• **About this exercise**
Beginning at the line that holds "reduciendo niveles de", restate each line exactly through the final line of the records. Include both of those lines.

• **Task inputs**
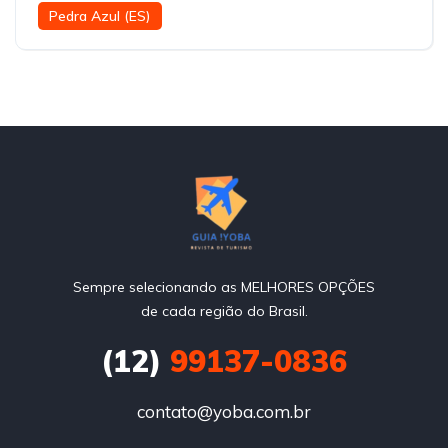
Pedra Azul (ES)
Sempre selecionando as MELHORES OPÇÕES
de cada região do Brasil.
(12)
99137-0836
contato@yoba.com.br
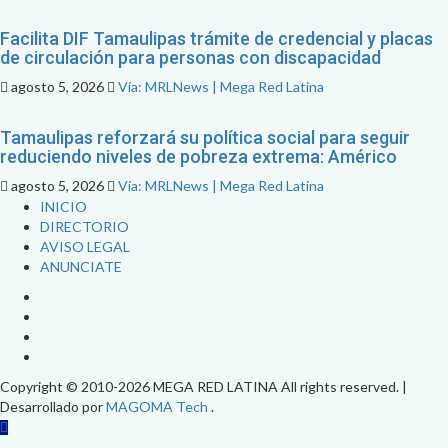
Facilita DIF Tamaulipas trámite de credencial y placas
de circulación para personas con discapacidad
agosto 5, 2026
Vía: MRLNews | Mega Red Latina
Tamaulipas reforzará su política social para seguir
reduciendo niveles de pobreza extrema: Américo
agosto 5, 2026
Vía: MRLNews | Mega Red Latina
INICIO
DIRECTORIO
AVISO LEGAL
ANUNCIATE
FACEBOOK
TWITTER
INSTAGRAM
YOUTUBE
Copyright © 2010-2026 MEGA RED LATINA All rights reserved.
|
Desarrollado por
MAGOMA Tech
.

• **Your solution**
reduciendo niveles de pobreza extrema: Américo
agosto 5, 2026
Vía: MRLNews | Mega Red Latina
INICIO
DIRECTORIO
AVISO LEGAL
ANUNCIATE
FACEBOOK
TWITTER
INSTAGRAM
YOUTUBE
Copyright © 2010-2026 MEGA RED LATINA All rights reserved.
|
Desarrollado por
MAGOMA Tech
.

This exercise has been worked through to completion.